▶ [Required action]
Copy the Korean War lesson plan word for word, from "Timeline and Map" to "of the Korean War.".

▶ [Source text]
Common Core Reading:
  • CCSS.ELA-LITERACY.RH.6-8.2 Determine the central ideas or information of a primary or secondary source; provide an accurate summary of the source distinct from prior knowledge or opinions. 
  • CCSS.ELA-LITERACY.RH.6-8.7 Integrate visual information (e.g., in charts, graphs, photographs, videos, or maps) with other information in print and digital texts. 
Common Core Writing:
  • CCSS.ELA-LITERACY.WHST.6-8.2.D Use precise language and domain-specific vocabulary to inform about or explain the topic.
  • CCSS.ELA-LITERACY.WHST.6-8.4 Produce clear and coherent writing in which the development, organization, and style are appropriate to task, purpose, and audience 
State Social Studies Standards:
  • Geography: Understands the geographic context of global issues. 
  • History: Understands historical chronology.


Before the Lesson:
  • Before this lesson you may want to share some basic background information about the Korean War. This could be through textbook readings, film, or direct instruction.
  • You may want to read through the excerpts and pull vocabulary that you may want to pre-teach to your students. Vocabulary is not a learning objective of this lesson, but may help the students have a better understanding of the readings.
Entry Task:
  • Have the students brainstorm ideas about the effects of war.
    • You could have the students assume different roles (soldier, civilian, homefront, etc.).
    • This brainstorm could be done as a whole class activity where ideas are captured at the front of the class, or in smaller groups where students write their ideas on paper (sticky notes, note cards, scratch paper) and share them that way.
  • At the end of the entry task, students should have a list of ways that war impacts the different groups involved.
Timeline and Map Activity (the timeline on this activity is excerpted from the Korea 65 exhibit):
  • This activity can be done individually or in pairs.
    • More advanced students might be able to complete this activity on their own.
    • For elementary students, this may work best as a whole class activity.
  • Have students read through the timeline of events of the Korean War.
    • For each of the four maps, have the students shade it in using the key.
    • Have students show the bolded events from the timeline on the map.
Summary Activity (the excerpts are from articles written about people from Washington who were involved in the Korean War):
  • This activity should be done in groups of 2-4 to divide the reading:
    • Students with a more proficient reading level may be able to complete this activity on their own.
    • For elementary students this lesson may be best done as a class or in two groups (with each group working on one reading).
    • For elementary you may also want to excerpt the reading to best meet the needs of your students.
    • You may want to model the summary writing with one of the readings for your students.
  • Have student read through the excerpts.
  • For the summary of the article have the students:
    • Highlight or underline key ideas on the reading.
    • Using those ideas, have the students pick 2-3 important ideas that they want to be sure to include into their summary.
    • Have the students write a complete and well-thought-out summary of the reading.
  • For the timeline have the students:
    • Use the line provided to create a timeline for the person and events from the reading.
    • Not all events will have specific dates. Students should be able to approximate dates when needed.
  • For the map have the students:
    • Plot the events on the map of Korea.

Formative Assessment

Formative assessment:
  • The completion of the summary activity could be the formative assessment for this lesson.
Exit ticket ideas:
  • Have students make a list of 3 things that they learned today, 2 things that they found interesting, and 1 question they still have.
  • Have students write one question that they would ask Jim Evans or Patsy Surh O’Connell about their experience during the war.

(Extracted data entries)
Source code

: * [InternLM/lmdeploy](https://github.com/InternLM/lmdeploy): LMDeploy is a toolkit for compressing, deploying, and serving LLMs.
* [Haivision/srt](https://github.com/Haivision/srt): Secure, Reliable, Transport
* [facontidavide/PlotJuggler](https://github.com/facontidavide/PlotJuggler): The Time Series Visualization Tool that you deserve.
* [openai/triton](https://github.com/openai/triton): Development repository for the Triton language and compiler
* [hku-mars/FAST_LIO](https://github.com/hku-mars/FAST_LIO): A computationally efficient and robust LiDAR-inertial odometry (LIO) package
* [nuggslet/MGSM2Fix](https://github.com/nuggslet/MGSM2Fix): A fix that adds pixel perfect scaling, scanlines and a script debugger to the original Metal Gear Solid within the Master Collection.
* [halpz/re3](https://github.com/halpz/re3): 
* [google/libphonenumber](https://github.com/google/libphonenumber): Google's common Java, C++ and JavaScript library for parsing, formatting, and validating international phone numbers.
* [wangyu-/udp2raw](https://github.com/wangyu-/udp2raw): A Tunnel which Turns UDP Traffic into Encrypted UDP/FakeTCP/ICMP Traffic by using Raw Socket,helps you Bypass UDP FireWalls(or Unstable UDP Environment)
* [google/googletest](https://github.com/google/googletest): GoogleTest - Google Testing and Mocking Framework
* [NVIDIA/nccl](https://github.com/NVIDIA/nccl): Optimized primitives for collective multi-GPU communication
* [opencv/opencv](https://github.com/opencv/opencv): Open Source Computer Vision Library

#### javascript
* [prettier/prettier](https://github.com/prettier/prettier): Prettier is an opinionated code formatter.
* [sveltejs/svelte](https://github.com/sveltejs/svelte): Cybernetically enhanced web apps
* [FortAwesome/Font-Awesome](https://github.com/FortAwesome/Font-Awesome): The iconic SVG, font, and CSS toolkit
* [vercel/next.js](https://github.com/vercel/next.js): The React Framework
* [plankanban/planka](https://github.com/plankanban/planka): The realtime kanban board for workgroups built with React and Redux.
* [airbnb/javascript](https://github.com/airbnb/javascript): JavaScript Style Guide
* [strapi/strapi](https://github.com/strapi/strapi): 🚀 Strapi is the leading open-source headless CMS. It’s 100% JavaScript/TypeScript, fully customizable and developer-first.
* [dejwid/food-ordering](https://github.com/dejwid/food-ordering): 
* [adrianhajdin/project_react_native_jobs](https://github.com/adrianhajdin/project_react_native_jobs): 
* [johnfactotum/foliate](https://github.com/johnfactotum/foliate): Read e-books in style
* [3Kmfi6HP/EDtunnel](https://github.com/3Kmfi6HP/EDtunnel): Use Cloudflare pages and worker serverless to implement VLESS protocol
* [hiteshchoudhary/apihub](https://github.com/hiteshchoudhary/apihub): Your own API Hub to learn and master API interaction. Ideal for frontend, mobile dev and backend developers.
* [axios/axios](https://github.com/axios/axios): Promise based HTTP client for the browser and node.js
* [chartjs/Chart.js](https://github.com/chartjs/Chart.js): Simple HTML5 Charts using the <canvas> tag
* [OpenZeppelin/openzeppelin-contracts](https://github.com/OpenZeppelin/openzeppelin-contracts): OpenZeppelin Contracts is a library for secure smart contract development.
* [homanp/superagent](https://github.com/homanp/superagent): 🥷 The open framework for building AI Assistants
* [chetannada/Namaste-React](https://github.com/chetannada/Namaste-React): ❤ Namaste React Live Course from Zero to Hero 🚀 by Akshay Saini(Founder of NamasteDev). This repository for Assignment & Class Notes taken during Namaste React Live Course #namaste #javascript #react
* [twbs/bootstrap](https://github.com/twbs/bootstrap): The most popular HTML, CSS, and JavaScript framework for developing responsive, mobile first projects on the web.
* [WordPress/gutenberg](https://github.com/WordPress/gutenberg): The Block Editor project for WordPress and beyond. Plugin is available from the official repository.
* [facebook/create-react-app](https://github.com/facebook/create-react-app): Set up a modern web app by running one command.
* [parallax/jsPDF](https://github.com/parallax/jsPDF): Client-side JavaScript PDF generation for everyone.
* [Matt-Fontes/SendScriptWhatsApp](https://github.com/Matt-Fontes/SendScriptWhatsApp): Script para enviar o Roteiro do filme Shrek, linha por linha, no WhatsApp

▶ [Task solution]
Timeline and Map Activity (the timeline on this activity is excerpted from the Korea 65 exhibit):
  • This activity can be done individually or in pairs.
    • More advanced students might be able to complete this activity on their own.
    • For elementary students, this may work best as a whole class activity.
  • Have students read through the timeline of events of the Korean War.